1: Ἀκατάλυτος (Strong'S #179 — Adjective — akatalutos — ak-at-al'-oo-tos )

denotes indissoluble (from a, negative, kata, "down," luo, "to loose"),  Hebrews 7:16 , "endless;" see the Rv , marg., i.e., a life which makes its possessor the holder of His priestly office for evermore.

2: Ἀπέραντος (Strong'S #562 — Adjective — aperantos — ap-er'-an-tos )

from a, negative and peraino, "to complete, finish," signifies "interminable, endless;" it is said of genealogies,  1—Timothy 1:4 . In the Sept.,  Job 36:26 .

Webster's Dictionary [2]

(1): ( a.) Without profitable end; fruitless; unsatisfying.

(2): ( a.) Void of design; objectless; as, an endless pursuit.

(3): ( a.) Without end; having no end or conclusion; perpetual; interminable; - applied to length, and to duration; as, an endless line; endless time; endless bliss; endless praise; endless clamor.

(4): ( a.) Infinite; excessive; unlimited.

King James Dictionary [3]

END'LESS, a. See End. Without end having no end or conclusion applied to length, and to duration as an endless line endless progression endless duration endless bliss.

1. Perpetual incessant continual as endless praise endless clamor.

International Standard Bible Encyclopedia [4]

end´les ( ἀκατάλυτος , akatálutos ( Hebrews 7:16 , ἀπέραντος , apérantos ( 1 Timothy 1:4 )): This English word occurs twice in the New Testament, and is there represented by the two Greek words above noted.

(1) In  Hebrews 7:16 Jesus is said to be a priest "after the power of an endless life." The word means literally, as in the Revised Version, margin, "indissoluble." It is not simply that Christ's priesthood was eternal. The priesthood was based upon His possession, by nature, of a life which in time and eternity death could not touch.

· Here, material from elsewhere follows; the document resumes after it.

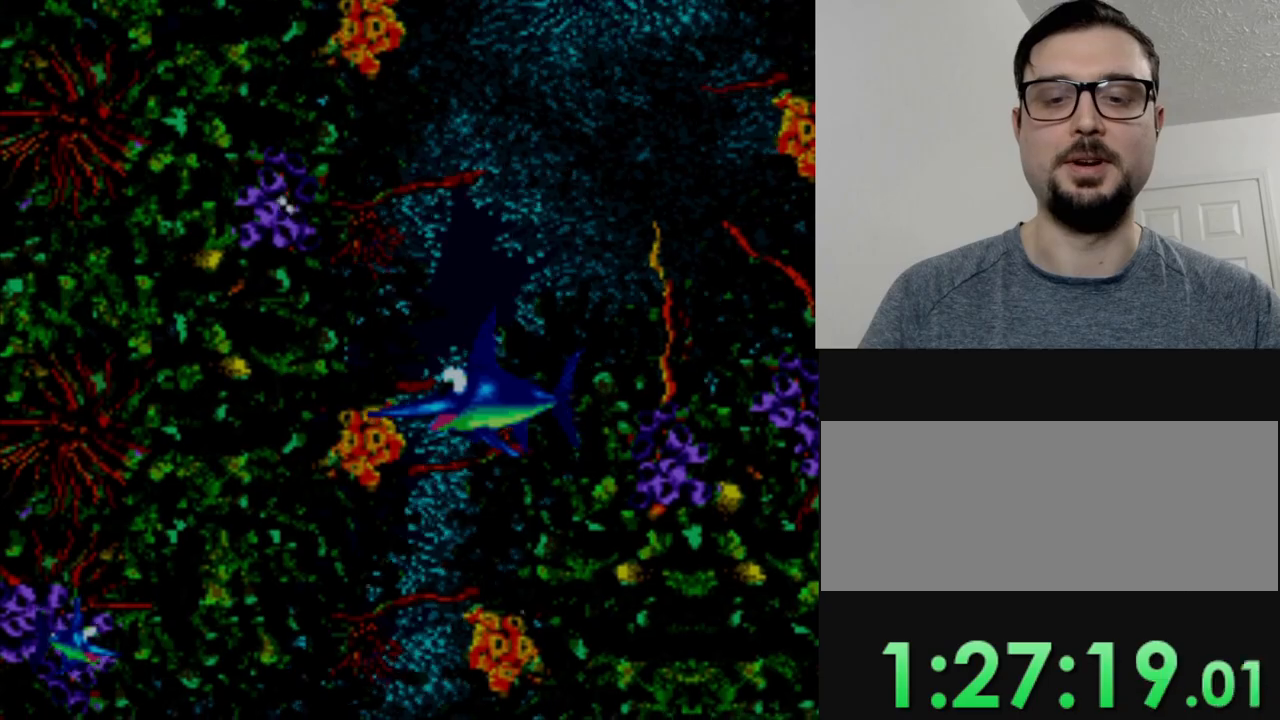
{"buttons": ["DPAD_DOWN"], "events": [[334, "DPAD_LEFT", "down"], [400, "DPAD_DOWN", "up"], [467, "DPAD_DOWN", "down"], [500, "DPAD_LEFT", "up"]]}
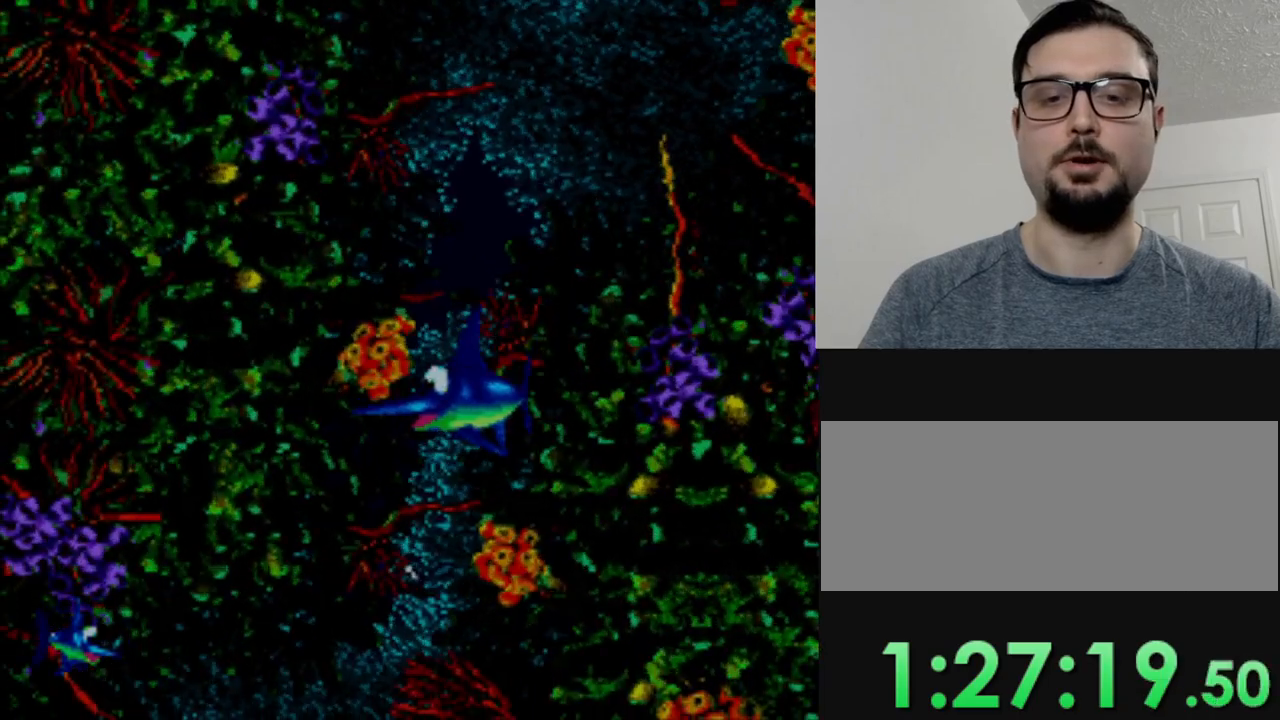
{"buttons": ["DPAD_DOWN", "DPAD_LEFT"], "events": [[401, "DPAD_LEFT", "down"]]}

This distinguished Him essentially from priests under the law.

(2) In  1 Timothy 1:4 , Paul warns Timothy against giving heed in his ministry to "fables ( múthoi ) and endless (limitless) genealogies." The allusion seems to be to the series of emanations (aeons) in Gnostic speculation, to which no limit could be set.

Distinct from the above are the words denoting "everlasting," "eternal," which see.